### What you should do
Filter the data below for the string "tail" and copy each matching line.

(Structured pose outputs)
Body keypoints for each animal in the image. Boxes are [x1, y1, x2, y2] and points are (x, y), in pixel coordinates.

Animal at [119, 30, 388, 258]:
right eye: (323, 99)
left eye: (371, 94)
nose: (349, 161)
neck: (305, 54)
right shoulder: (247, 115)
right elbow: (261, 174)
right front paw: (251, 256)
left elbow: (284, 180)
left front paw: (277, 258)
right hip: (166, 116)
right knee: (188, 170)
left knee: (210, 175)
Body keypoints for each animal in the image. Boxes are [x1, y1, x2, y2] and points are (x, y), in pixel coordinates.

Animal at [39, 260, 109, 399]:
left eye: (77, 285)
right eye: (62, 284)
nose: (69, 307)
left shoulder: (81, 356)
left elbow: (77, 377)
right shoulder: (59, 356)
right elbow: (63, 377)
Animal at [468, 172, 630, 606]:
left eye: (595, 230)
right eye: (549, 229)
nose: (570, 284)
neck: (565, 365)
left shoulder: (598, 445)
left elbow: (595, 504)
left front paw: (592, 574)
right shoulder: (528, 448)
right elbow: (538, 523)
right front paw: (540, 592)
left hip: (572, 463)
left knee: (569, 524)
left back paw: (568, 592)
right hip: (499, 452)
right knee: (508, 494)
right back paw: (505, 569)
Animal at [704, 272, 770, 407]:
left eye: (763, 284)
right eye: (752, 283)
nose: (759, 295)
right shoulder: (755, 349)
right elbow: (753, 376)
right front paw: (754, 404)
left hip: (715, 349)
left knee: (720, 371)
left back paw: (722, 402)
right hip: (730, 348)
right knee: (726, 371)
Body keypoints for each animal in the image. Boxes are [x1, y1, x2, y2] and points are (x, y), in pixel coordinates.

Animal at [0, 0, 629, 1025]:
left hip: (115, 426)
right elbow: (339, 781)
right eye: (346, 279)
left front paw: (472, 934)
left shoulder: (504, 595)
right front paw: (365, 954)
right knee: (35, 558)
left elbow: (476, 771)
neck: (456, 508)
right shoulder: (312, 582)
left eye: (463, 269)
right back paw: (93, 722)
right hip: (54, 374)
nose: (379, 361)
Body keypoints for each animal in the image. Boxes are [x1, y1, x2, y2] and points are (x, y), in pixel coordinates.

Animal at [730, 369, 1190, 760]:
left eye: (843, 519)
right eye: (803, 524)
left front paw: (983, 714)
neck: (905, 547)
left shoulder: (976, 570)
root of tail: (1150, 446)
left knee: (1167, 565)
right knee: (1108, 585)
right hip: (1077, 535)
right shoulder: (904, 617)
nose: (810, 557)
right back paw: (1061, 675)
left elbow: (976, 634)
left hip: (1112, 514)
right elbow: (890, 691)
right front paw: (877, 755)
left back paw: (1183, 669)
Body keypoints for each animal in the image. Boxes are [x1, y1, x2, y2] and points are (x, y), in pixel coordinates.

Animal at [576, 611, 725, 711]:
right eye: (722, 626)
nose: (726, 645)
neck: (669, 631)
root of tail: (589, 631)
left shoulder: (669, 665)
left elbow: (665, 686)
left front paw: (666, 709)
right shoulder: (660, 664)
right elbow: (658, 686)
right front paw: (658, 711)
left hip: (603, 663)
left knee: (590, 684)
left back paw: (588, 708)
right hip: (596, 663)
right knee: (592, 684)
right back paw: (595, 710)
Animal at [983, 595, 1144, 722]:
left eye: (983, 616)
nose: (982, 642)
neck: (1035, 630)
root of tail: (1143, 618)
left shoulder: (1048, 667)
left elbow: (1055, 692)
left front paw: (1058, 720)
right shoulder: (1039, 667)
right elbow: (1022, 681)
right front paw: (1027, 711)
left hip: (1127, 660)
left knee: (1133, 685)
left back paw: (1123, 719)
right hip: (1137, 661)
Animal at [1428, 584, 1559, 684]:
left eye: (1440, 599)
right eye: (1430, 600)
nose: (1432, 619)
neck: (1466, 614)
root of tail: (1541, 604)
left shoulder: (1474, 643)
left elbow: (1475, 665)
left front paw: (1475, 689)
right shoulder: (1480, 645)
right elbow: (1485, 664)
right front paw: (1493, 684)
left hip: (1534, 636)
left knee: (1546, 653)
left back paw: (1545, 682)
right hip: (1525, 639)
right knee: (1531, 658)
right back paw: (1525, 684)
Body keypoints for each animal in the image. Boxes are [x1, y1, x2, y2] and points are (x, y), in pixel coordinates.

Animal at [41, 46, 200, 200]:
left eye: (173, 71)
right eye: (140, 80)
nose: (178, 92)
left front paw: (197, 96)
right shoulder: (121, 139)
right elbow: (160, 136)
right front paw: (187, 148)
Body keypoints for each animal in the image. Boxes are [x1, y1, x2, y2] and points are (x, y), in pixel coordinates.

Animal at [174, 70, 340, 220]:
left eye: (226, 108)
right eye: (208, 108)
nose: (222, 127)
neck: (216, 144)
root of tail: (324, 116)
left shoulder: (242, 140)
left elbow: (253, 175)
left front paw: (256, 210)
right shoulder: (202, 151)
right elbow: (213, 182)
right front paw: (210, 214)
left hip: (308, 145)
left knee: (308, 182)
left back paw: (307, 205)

### Task solution
root of tail: (1150, 446)
root of tail: (589, 631)
root of tail: (1143, 618)
root of tail: (1541, 604)
root of tail: (324, 116)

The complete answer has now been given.